Anyone got a pointer to a video that explainst the following.
I've read that a single gilt or bond, you know exactly what you get at the end, there is no chance of losing money. You get the interest (coupon), and at the end you get the bond value back. Its guaranteed..although not at all exciting, returns.
How come a bond fund can go away down ? If it's just a collection of bonds, each of which following the rules above, where is the uncertainty that can result in them losing money ?
Does the variance only happen for corporate bonds (which I undertand the company might fail or not have the ability to pay back the required amount) ?
bonds are basically IOUs from a government or company.
For example
Say they borrow £1000 from you, they will promise to pay you back in a certain way. The two methods are:
110 pounds for the next 10 months = 10% or
100 pounds for 10 months then a 100 extra at the end, they are taxed differently...

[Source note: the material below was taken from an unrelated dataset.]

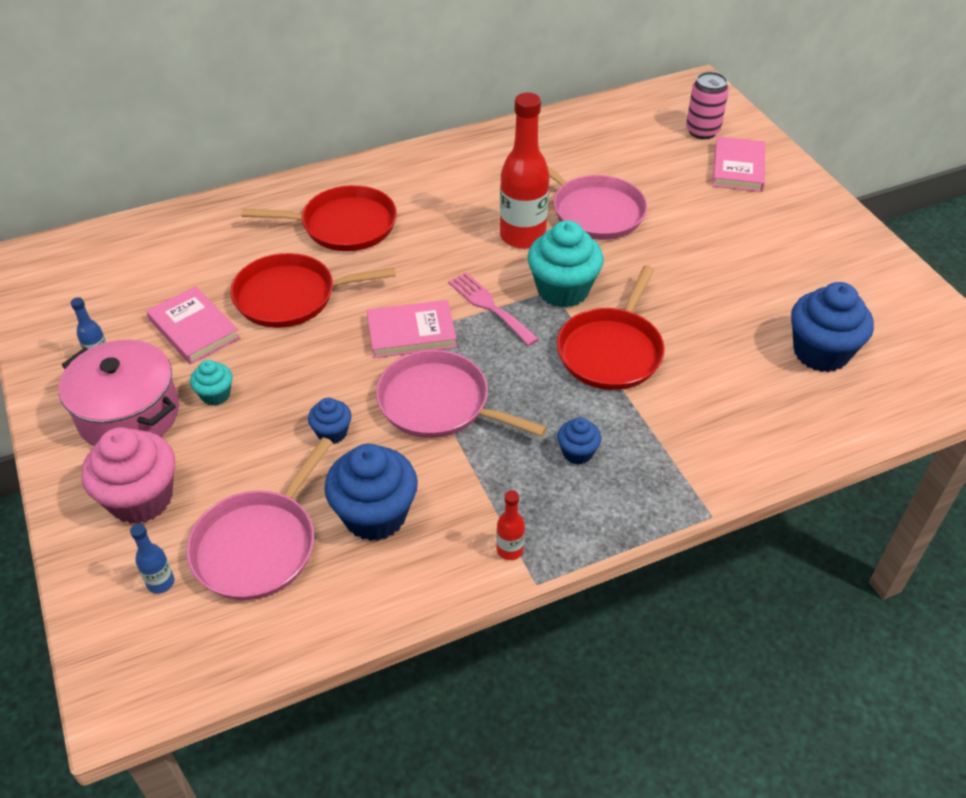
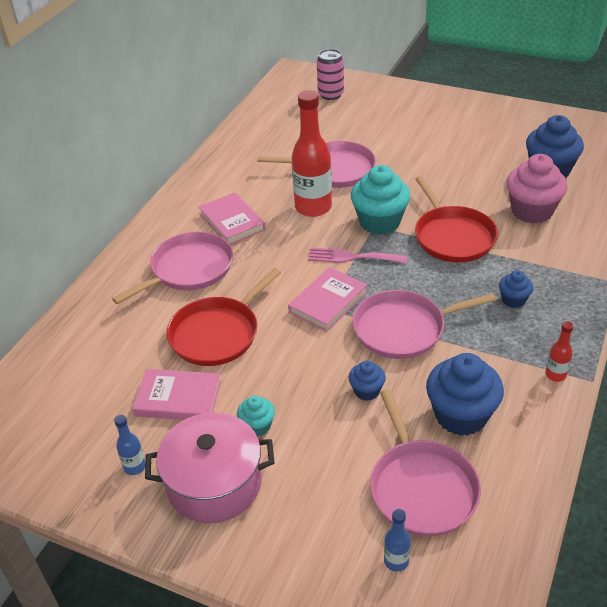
camera: 40 degrees left, 5 degrees down
(141, 499) = (305, 525): pink cupcake -> pink cupcake (532, 211)
(344, 225) = (188, 269): red pan -> pink pan
(738, 168) = (378, 103): pink book -> pink book (232, 222)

You can don't "lose" money on holding the bond for the whole life cycle and you will know what you get in return as long as that government/company don't file for bankruptcy, or some other form of debt restructuring.
Say you brought a bond that gives 5% rate of return, then the interest rates changes so that it's lower and the new bonds are only offfering 4%... in theory you can sell your bond to someone else for 4.5% (as an example) and pocket the money now to spend/re-invest rather than have to wait till the whole life cycle ends.
but if the interest rates goes up to 6% for new bonds, you may have to sell your bonds at much lower rate to cash in quickly.
the other thing is inflation, say you brought a bond with the rate of return for 3% and banks are offering 5%, then you're basically lossing 2% per year.
The rate of return and lenght matters, some companies will offer a high rate of return if they don't have the "credit" status to borrow money at lower rates.
Government bonds have lower rates as it's basically the government and they will get you your money.
There are times were a company like vodafone, who have brought back some of their bonds at higher rate to get rid of the debt.
Then there's the whole FX trading, where you by another countries bonds... say if the pound is stong vs the dollar at 1 pound vs 1.30 dollar, you buy 1300 dollars of bonds..you can wait till the dollar is stronger and sell the bond at some loss but make the profit on the exchange rate.